■ WHAT THE EXERCISE ASKS
Retype, without any changes, the lines beginning with the line that contains "В стоимость входит" and ending with the line that contains "nuestras RR.SS.", both of those lines included. Leave the pictures out of your answer.

START RECORDS FOR THE EXERCISE

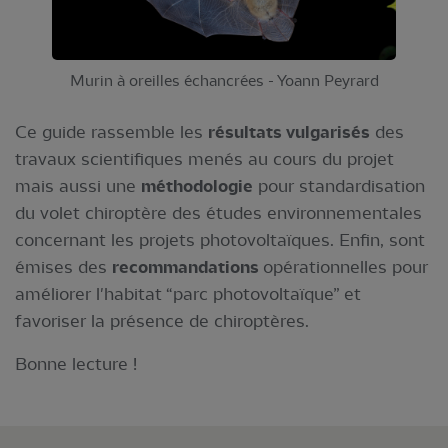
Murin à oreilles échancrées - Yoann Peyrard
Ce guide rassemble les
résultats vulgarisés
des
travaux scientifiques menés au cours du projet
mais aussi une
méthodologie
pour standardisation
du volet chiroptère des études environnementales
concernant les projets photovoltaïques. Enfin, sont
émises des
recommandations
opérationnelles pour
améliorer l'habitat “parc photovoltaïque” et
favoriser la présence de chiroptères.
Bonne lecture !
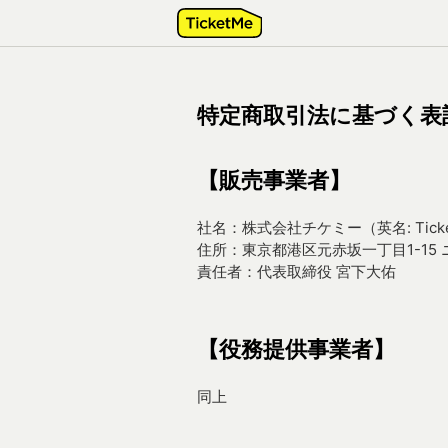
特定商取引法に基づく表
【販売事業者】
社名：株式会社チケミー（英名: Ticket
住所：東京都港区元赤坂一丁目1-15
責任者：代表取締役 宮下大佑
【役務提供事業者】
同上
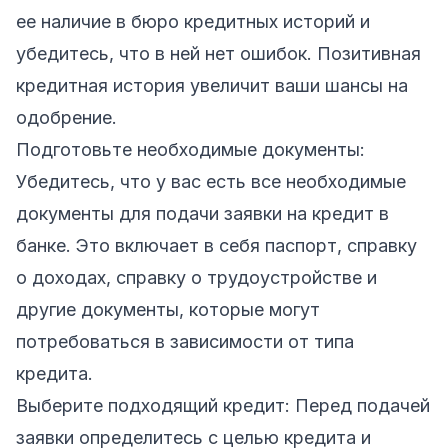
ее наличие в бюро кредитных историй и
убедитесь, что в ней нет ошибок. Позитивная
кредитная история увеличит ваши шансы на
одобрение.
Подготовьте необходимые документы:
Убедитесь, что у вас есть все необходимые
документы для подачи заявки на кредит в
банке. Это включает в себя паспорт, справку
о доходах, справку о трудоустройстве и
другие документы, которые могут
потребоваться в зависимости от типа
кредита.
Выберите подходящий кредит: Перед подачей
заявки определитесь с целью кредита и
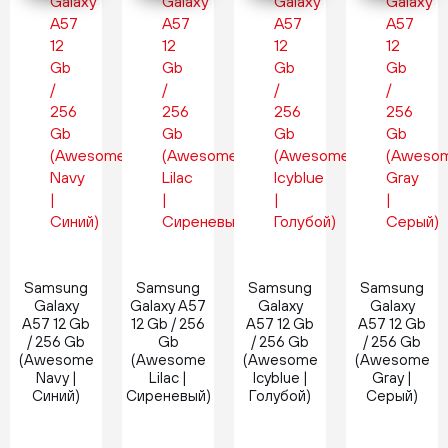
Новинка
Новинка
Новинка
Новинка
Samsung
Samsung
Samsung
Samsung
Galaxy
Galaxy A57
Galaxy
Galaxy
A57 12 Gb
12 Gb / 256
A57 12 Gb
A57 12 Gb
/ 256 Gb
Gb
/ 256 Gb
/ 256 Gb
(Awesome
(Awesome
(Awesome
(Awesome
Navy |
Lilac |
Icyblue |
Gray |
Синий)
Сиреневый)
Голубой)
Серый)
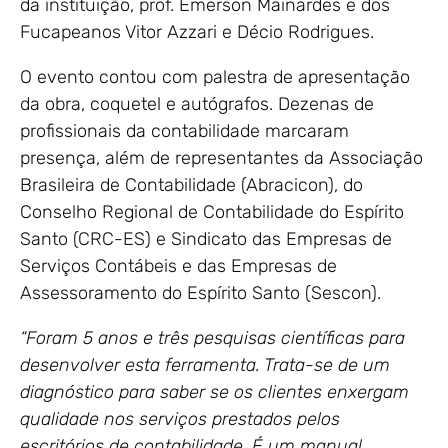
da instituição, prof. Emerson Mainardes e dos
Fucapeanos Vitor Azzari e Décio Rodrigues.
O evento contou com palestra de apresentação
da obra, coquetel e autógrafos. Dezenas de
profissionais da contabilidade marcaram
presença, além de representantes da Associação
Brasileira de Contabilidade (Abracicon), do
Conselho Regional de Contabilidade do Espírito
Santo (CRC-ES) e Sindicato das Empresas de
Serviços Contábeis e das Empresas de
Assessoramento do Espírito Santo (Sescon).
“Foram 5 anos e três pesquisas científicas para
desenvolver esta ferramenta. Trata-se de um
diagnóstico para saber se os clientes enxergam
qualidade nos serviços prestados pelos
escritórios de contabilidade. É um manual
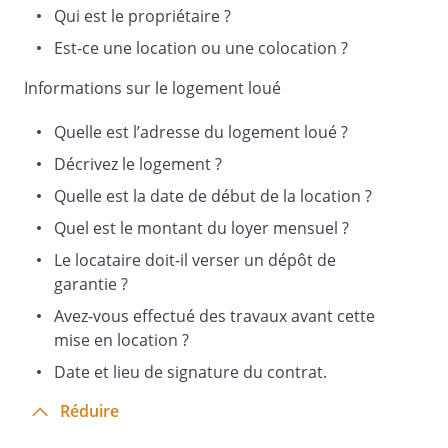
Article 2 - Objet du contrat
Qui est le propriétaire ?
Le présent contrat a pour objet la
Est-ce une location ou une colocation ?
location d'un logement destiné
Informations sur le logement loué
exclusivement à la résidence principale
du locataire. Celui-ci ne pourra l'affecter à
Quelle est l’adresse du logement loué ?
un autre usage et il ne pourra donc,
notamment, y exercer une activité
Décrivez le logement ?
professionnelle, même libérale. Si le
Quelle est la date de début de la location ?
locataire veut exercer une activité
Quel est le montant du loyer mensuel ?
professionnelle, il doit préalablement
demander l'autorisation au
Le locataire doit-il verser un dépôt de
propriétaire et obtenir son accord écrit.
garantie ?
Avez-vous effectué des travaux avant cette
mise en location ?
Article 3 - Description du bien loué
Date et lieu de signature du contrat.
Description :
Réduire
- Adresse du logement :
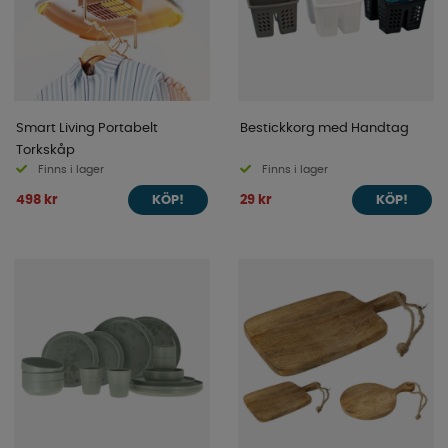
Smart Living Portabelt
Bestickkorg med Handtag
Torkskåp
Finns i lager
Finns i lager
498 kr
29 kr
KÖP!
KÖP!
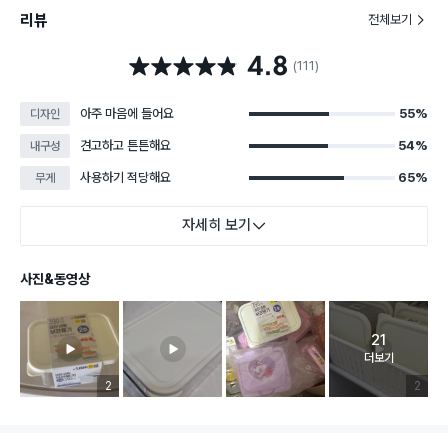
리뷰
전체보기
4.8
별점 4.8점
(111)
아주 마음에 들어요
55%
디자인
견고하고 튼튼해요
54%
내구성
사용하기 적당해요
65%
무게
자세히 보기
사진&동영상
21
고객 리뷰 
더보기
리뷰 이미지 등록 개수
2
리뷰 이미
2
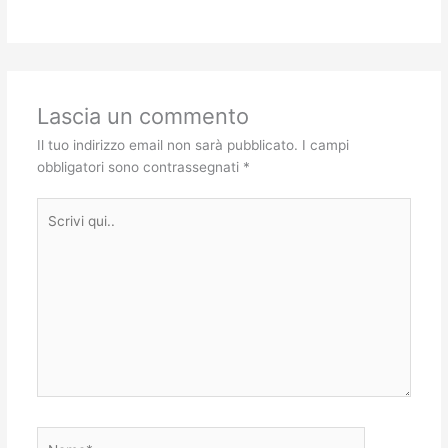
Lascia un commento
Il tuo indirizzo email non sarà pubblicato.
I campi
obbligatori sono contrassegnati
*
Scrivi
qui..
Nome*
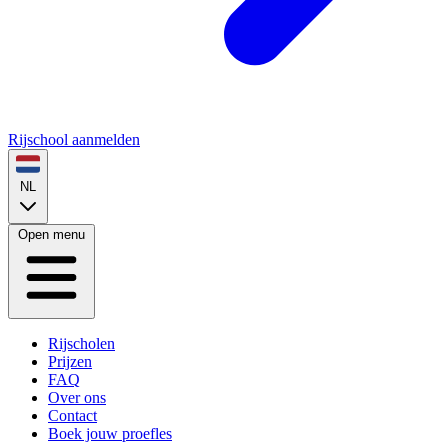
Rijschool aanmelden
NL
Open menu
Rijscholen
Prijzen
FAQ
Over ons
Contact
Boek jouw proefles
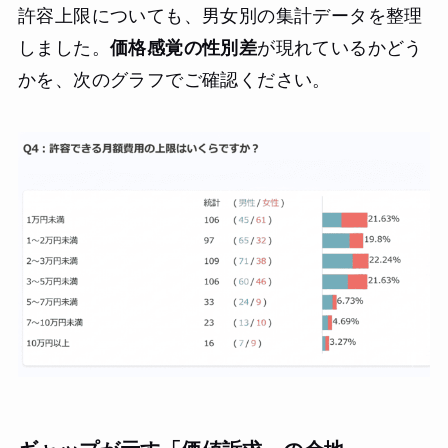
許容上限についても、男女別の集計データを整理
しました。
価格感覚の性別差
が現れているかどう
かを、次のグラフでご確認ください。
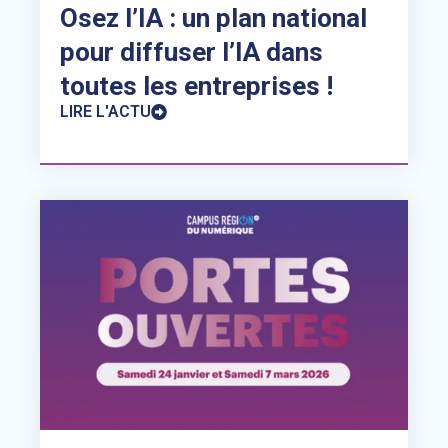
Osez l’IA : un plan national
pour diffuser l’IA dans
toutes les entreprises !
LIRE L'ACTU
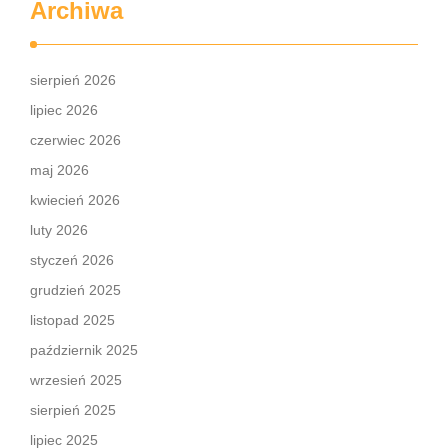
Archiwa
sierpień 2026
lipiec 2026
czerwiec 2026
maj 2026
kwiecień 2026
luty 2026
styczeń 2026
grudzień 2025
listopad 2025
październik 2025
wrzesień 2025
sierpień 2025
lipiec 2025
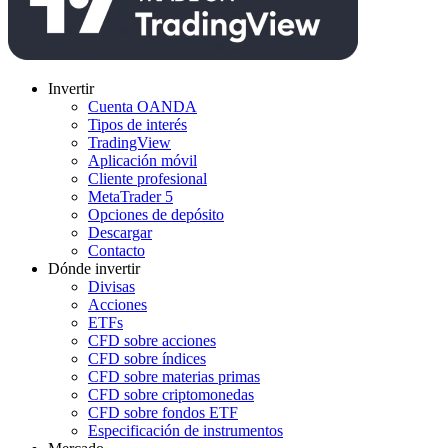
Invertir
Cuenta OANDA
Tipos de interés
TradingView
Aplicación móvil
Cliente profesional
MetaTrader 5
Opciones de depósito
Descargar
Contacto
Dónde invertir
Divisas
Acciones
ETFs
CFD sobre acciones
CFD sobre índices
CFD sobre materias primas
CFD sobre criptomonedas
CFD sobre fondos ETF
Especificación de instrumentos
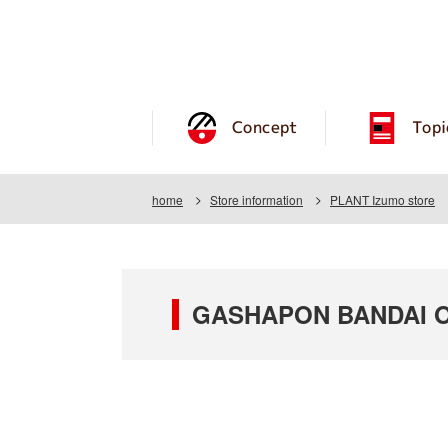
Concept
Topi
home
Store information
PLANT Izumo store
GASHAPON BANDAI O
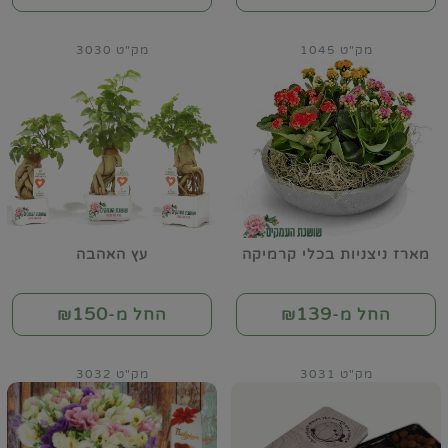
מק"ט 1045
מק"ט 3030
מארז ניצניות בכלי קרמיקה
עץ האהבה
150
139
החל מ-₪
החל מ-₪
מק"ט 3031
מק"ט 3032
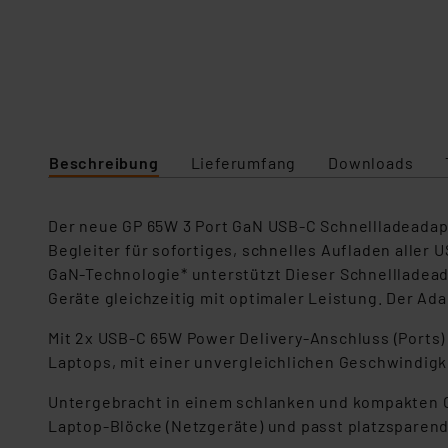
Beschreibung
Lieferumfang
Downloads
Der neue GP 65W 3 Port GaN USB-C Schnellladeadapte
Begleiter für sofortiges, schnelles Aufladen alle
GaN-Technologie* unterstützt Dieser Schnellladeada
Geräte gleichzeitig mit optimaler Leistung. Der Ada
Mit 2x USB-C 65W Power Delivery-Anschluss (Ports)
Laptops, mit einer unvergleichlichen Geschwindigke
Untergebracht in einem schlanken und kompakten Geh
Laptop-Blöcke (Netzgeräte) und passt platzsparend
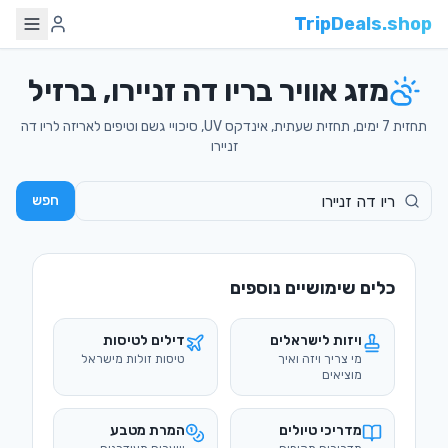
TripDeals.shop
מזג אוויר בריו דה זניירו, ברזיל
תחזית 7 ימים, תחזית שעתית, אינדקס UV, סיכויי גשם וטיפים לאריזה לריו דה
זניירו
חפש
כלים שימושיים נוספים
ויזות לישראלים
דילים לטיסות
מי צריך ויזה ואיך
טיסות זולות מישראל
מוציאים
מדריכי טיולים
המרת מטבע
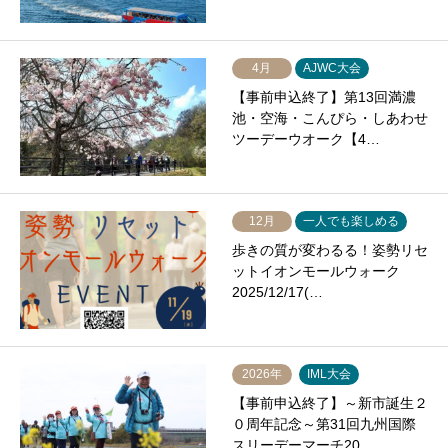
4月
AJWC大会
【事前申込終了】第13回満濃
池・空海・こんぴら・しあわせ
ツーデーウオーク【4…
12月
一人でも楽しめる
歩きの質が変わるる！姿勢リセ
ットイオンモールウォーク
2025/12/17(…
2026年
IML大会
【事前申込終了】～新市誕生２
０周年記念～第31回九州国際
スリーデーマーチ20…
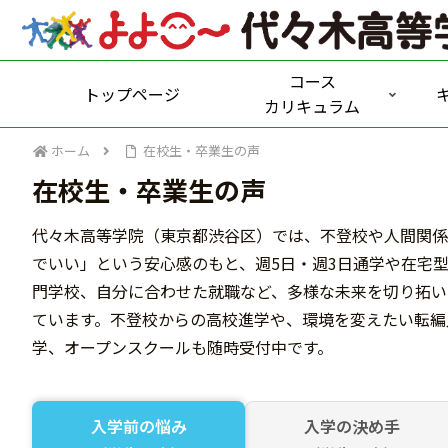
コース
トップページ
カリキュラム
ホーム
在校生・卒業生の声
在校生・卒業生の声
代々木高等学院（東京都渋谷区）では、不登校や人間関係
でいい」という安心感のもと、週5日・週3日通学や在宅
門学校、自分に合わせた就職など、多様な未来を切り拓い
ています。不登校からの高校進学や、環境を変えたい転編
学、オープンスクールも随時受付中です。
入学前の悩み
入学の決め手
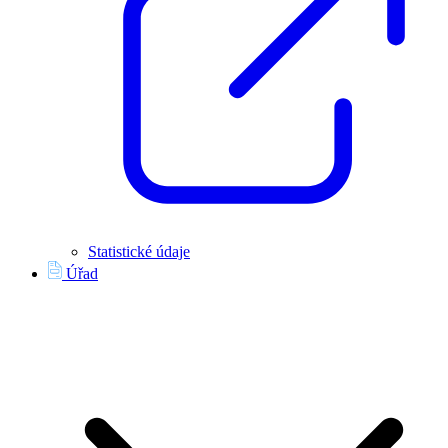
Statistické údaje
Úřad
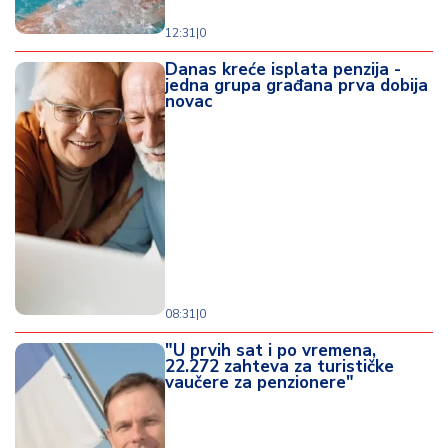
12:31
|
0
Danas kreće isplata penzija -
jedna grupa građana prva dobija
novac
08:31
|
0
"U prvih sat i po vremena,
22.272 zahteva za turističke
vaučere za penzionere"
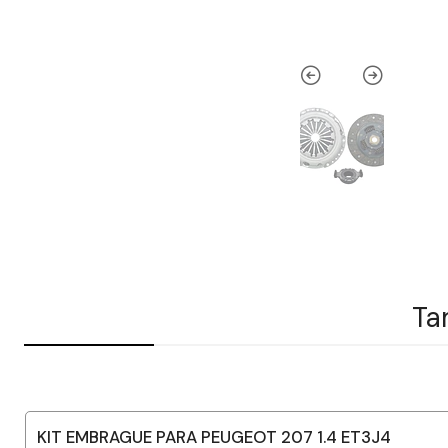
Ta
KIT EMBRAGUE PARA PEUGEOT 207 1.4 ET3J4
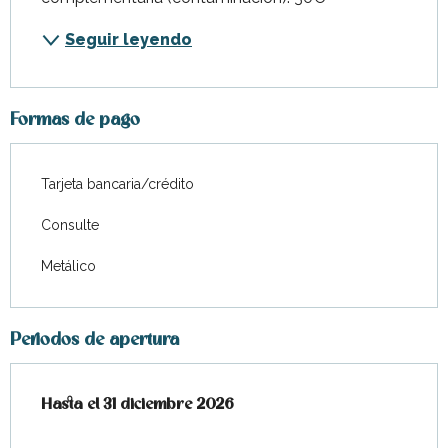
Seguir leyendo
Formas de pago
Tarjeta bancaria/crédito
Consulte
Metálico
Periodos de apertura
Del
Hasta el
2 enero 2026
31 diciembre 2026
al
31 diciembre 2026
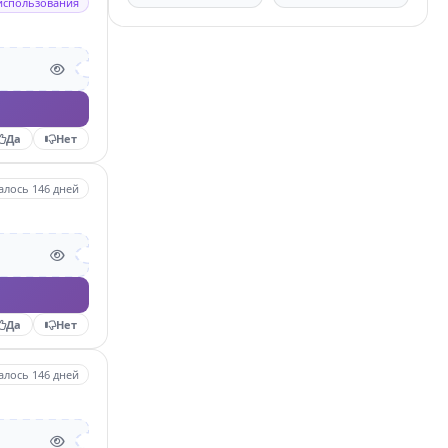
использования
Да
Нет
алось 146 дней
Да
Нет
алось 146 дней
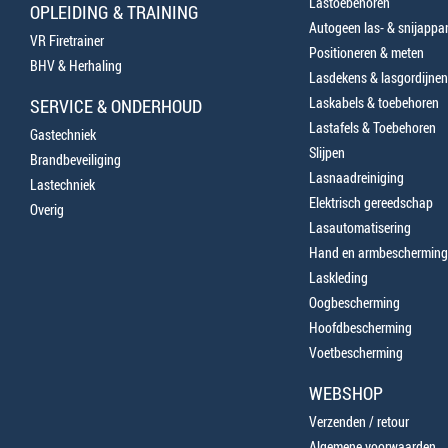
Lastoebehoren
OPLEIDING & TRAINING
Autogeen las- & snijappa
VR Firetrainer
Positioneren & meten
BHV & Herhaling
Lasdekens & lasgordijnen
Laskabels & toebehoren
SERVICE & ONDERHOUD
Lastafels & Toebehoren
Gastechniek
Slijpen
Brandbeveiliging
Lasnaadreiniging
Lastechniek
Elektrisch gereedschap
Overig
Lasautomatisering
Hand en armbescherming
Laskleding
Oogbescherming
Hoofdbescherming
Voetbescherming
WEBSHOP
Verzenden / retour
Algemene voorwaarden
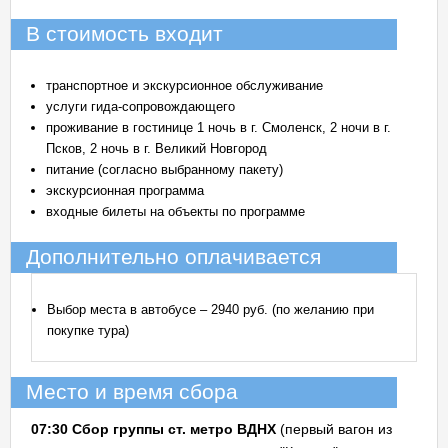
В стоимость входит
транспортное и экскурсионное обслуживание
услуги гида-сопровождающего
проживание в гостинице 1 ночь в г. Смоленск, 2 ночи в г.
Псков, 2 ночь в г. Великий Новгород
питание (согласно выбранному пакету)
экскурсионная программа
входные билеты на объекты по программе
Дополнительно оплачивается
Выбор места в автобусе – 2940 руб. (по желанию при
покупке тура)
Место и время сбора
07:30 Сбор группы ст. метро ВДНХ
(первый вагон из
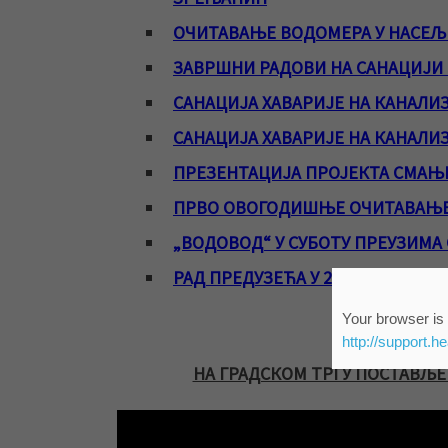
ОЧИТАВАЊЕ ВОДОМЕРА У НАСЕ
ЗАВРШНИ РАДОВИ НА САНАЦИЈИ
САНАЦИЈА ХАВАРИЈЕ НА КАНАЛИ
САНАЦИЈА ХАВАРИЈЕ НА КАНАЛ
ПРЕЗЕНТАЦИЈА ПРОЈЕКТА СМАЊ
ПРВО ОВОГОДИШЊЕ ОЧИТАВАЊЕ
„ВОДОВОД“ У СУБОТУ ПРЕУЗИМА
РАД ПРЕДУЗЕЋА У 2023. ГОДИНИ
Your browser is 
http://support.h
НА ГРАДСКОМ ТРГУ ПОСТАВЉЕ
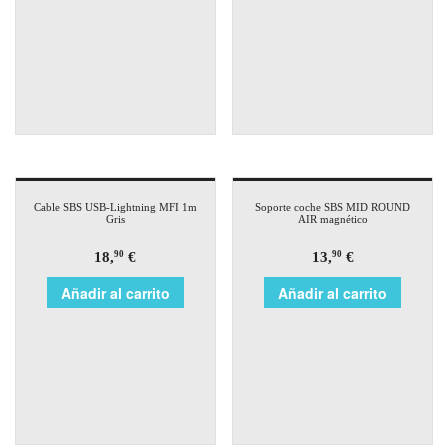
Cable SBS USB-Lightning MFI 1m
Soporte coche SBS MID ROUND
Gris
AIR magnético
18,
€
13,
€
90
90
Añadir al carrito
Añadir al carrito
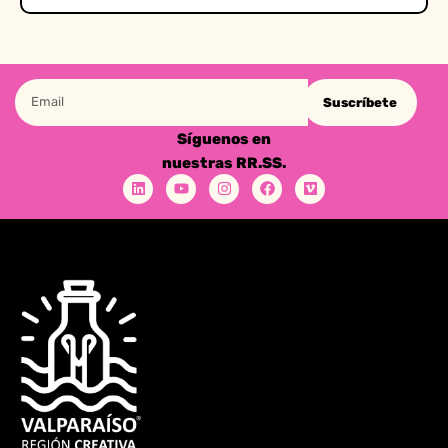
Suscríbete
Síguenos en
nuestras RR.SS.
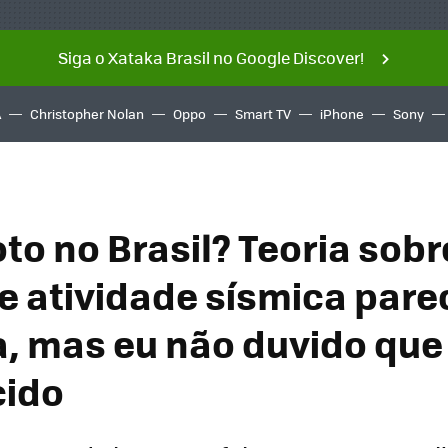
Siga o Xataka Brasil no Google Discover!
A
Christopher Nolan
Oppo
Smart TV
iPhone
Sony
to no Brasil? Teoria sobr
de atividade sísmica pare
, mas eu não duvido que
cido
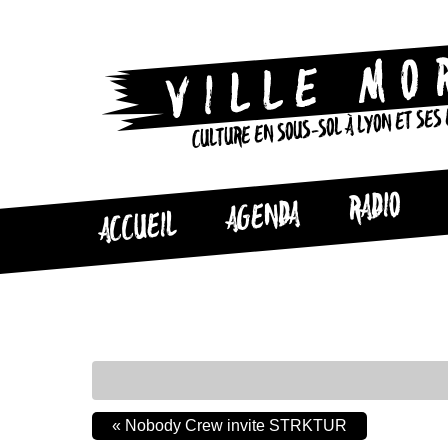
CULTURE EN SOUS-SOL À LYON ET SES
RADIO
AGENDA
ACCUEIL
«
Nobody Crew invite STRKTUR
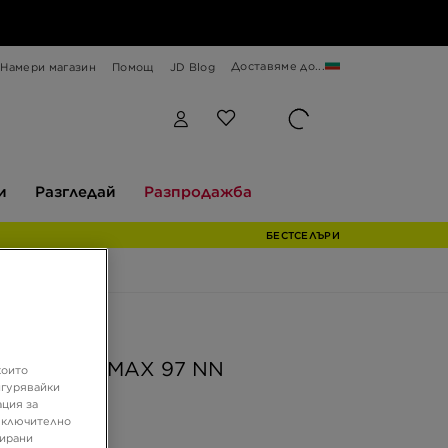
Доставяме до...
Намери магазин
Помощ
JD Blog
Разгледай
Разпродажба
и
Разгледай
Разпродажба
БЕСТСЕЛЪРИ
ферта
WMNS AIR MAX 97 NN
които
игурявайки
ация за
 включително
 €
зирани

END RECORDS FOR THE EXERCISE

■ ANSWER
В стоимость входит
транспортное и экскурсионное обслуживание
услуги гида-сопровождающего
проживание в гостинице 1 ночь в г. Смоленск, 2 ночи в г.
Псков, 2 ночь в г. Великий Новгород
питание (согласно выбранному пакету)
экскурсионная программа
входные билеты на объекты по программе
Дополнительно оплачивается
Выбор места в автобусе – 2940 руб. (по желанию при
покупке тура)
Место и время сбора
07:30 Сбор группы ст. метро ВДНХ
(первый вагон из
ОЧИТАВАЊЕ ВОДОМЕРА У НАСЕ
ЗАВРШНИ РАДОВИ НА САНАЦИЈИ
САНАЦИЈА ХАВАРИЈЕ НА КАНАЛИ
САНАЦИЈА ХАВАРИЈЕ НА КАНАЛ
ПРЕЗЕНТАЦИЈА ПРОЈЕКТА СМАЊ
ПРВО ОВОГОДИШЊЕ ОЧИТАВАЊЕ
„ВОДОВОД“ У СУБОТУ ПРЕУЗИМА
РАД ПРЕДУЗЕЋА У 2023. ГОДИНИ
Your browser is 
http://support.h
НА ГРАДСКОМ ТРГУ ПОСТАВЉЕ
Cable SBS USB-Lightning MFI 1m
Soporte coche SBS MID ROUND
Gris
AIR magnético
18,
€
13,
€
90
90
Añadir al carrito
Añadir al carrito
Suscríbete
Síguenos en
nuestras RR.SS.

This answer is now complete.